Even if your recipient seems to possess a great sense of humour when he or she is alone with you, that does not indicate a green light for you to give a funny gift that teases. Always remember that there are people out there who enjoy dishing it out and playing their jokes upon others, but when the tables are turned, they cannot take your ribbing no matter how harmless it may seem to be. It is in this way that some people are more selective than others in maintaining a sense of humour. If this is the case with your friend, you are a better off in taking the high road than in choosing a gift that may cause his haunches to rise. Remember too that what you and your friend once shared as a private joke between you many years ago, may not seem so funny to him now. Understand and accept that with maturity, a person’s perception as to what is funny and what is not may change with time.
So think twice before you decide to send or give a funny gift, and always remember that a gift is more than just a gift, it is an affirmation of the relationship that you share with your recipient right now. If you do decide to send a funny gift, be sure that it is one that will not only make the recipient laugh but that his guests will laugh as well. An appropriately funny gift should also turn out, somehow, to be useful later on, after the occasion has passed.
Does all of this serious talk about gift giving take the wind out of your sails when it comes to showing your good cheer? Well, don’t let it, because there are certain types of gifts that you can give that do manage to tickle a funny bone while remaining well within the bounds of what most people would consider acceptable humour.
Traditionally, these gifts are items which are not normally given as gifts, but for the circumstances of the occasion make them funny in and of themselves. The young graduate, for example, who is sure to set the world afire, may be given a fancy lighter to start him blazing down his path.
Gifts of anticipation can also be humorous in a good-hearted in a unique and sentimental way, and these gifts are the easiest to give when one’s financial situation does not allow for something bigger. As an example, a young sailing enthusiast might be given a world map wrapped up with a card that expresses something like the following : We hope that the enclosed map will help you to find all of the treasures of the world, and, the quickest way back home should you find yourself in need of a hot shower and a place to get your laundry done for free.

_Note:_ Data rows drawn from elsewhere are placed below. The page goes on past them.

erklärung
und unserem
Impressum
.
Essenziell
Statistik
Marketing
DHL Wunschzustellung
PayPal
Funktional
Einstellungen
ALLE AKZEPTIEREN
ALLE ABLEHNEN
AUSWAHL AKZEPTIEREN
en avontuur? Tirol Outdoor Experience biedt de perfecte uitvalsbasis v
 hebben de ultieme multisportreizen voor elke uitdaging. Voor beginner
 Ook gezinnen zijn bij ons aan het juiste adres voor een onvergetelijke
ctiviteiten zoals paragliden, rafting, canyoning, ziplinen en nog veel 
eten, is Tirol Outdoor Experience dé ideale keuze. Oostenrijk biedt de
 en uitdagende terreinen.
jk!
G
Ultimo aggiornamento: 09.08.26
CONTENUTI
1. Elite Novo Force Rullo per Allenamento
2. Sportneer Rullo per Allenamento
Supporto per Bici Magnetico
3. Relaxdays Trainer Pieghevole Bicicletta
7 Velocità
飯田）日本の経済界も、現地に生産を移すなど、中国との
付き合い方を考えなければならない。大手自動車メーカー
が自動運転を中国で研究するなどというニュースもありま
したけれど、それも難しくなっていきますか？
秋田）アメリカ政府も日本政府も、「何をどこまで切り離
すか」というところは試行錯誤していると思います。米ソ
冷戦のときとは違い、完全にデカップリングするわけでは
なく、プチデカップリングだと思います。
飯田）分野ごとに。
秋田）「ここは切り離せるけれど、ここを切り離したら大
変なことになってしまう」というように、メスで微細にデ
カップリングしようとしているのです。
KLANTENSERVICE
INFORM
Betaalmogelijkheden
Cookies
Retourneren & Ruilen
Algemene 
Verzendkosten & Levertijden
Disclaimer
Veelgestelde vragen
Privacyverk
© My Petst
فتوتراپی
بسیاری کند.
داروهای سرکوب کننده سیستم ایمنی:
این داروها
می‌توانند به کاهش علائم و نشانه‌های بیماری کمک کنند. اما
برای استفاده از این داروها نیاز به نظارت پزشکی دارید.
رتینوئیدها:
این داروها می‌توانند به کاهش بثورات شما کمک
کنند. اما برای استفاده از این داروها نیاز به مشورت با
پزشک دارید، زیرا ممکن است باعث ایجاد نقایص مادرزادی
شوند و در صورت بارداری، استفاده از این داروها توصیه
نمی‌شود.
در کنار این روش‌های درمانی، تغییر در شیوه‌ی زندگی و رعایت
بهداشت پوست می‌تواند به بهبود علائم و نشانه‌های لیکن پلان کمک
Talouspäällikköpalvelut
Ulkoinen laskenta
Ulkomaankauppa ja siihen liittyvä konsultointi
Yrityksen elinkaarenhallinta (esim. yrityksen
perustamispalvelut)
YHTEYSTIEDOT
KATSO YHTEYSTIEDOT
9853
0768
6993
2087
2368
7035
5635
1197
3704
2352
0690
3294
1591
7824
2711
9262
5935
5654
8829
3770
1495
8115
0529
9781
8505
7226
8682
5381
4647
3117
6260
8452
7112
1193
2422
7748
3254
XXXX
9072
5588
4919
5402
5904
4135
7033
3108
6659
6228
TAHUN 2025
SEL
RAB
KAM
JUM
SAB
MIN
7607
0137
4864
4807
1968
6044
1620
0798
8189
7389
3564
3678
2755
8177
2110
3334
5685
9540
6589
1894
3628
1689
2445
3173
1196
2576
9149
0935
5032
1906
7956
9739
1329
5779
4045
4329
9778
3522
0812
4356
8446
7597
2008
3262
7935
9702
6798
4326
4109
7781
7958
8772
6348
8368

One last thing to keep in mind when choosing funny gifts for women, as a rule, woman are less appreciative of such things, especially when the gift is given by a male. According to a large-scale survey, the percentage of females who are receptive to receiving funny gifts is very insignificant in comparison to men. The reason is not likely to be that women, in general, lack the sense of humour of men, but more likely, it is because most women do not like to be made to feel as though they are being laughed at in any way. Just as women don’t commonly like to talk about their age, neither do they want to be reminded of it by the so-called funny cards and gifts they are bound to receive when turning yet another year.
In general occasions of gift giving are taken more seriously by women and by nature, women are more sensitive, and more likely, therefore, to be upset by someones clumsy attempt at being funny. It is always best with women to be sincere in your attempt to recognize an important occasion; always remember that with women, it is not about the gift itself, its about the thought that you put into picking it out for them. For her, it is your intention that turns a humbly wrapped trinket into precious treasure every time.